[[ Text segment, beginning ]]

House Republican leaders have released an immigration reform blueprint, which isn't going over well ... with House Republicans:
The House Republican leadership's call on Thursday to provide legal status for 11 million undocumented workers, and possible citizenship for those brought to this country as children, caused sharp division within the party....I love that last bit -- "many of the Republicans said they were torn over whether to turn the principles into an actual legislative effort." In other words, let's make a show of support for immigration reform, but let's not try to pass an actual law that will achieve it. Oh, and let's say that our unwillingness to pass a law is the fault of President Obama and the rest of the evil Democrats.
Many Republicans rejected the one-page "standards for immigration reform" outright, and others said now was not the time for a legislative push on a number of contentious issues in an election year with trends going their way....
A closed-door discussion on immigration at the retreat was described by a House member as "very passionate," with a "sizable bloc" opposing the leadership's position. Members took turns expressing their distrust of President Obama and Senate Democrats as negotiating partners, and many of the Republicans said they were torn over whether to turn the principles into an actual legislative effort.
The House leadership is trying to force the proposal on a party that doesn't want it. Opposing action are not just knuckledraggers like Ann Coulter and Ted Cruz, but also "respectable" righties such as Bill Kristol and National Review.
Even Republicans who favor the reforms don't really care about immigration except as it relates to vote-getting. They're asking themselves, is it worse to risk tea party primary challenges by floating an immigration proposal, or risk alienating Hispanics by sticking to a hard line? -- and they're trying to thread the needle, by at least seeming to care.

[[ Text segment, end ]]
[[ Information provided, beginning ]]

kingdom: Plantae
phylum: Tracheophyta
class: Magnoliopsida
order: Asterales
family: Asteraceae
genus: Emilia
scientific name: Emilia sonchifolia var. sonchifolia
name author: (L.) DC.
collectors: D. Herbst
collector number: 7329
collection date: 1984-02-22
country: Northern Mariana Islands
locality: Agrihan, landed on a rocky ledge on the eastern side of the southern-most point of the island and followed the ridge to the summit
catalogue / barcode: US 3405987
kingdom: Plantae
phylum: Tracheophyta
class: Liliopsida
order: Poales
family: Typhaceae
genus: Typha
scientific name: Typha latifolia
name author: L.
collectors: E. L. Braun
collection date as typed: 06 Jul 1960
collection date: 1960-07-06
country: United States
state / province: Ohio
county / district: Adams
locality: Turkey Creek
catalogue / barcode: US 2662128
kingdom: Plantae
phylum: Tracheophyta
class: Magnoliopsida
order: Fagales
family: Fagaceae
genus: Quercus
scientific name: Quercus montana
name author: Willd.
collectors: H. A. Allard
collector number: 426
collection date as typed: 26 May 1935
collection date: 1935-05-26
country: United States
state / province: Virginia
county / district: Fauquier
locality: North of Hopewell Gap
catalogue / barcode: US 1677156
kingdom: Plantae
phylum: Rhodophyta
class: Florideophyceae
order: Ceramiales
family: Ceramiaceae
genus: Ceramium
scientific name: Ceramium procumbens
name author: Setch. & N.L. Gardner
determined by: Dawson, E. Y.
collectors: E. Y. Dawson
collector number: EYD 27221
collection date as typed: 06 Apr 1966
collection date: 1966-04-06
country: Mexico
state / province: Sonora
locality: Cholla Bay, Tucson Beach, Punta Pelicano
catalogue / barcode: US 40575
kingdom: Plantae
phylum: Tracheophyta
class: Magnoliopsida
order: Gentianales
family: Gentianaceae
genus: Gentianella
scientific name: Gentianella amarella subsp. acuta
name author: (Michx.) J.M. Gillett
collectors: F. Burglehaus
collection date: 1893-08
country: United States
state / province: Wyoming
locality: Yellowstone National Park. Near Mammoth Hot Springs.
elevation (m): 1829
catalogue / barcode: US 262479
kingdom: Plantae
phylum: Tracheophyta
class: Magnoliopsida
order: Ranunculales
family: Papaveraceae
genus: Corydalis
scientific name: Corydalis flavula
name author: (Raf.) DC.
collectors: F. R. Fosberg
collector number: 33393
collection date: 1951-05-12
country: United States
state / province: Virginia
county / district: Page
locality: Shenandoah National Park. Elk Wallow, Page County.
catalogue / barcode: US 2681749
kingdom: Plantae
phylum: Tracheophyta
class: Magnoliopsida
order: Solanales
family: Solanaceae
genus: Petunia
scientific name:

[[ Information provided, end ]]

# Exercise goal
Carry on the commentary about the House Republican immigration blueprint, beginning right after its final sentence. The data has no connection to the text.

# Result of the exercise
But this is the sort of thing Republicans are doing on several fronts.
On health care, some Republicans have announced an Obamacare alternative -- an alternative that makes everything Republicans don't like about Obamacare worse and costs everyone more money, but hey, it's an alternative! It means that Republicans no longer seem to be the Party of No on health care, just as they no longer seem to be the Party of No on immigration.
And then there are the phony efforts at dealing with poverty and inequality being floated by the likes of Rand Paul, Paul Ryan, and Mike Lee -- it's unlikely that any of the proposals would work, and it's highly unlikely that Paul, Ryan, and Lee actually give a crap about inequality and poverty, but at least Republicans seem to care about the have-nots.
Walk around these facades, and you'll see them for the stage sets they are. They're for show. Republicans care about winning. They don't care about governing or legislating, except if as a way to transfer more money from ordinary people to the rich. This is Potemkin concern about actual issues. Don't take it seriously, because Republicans don't.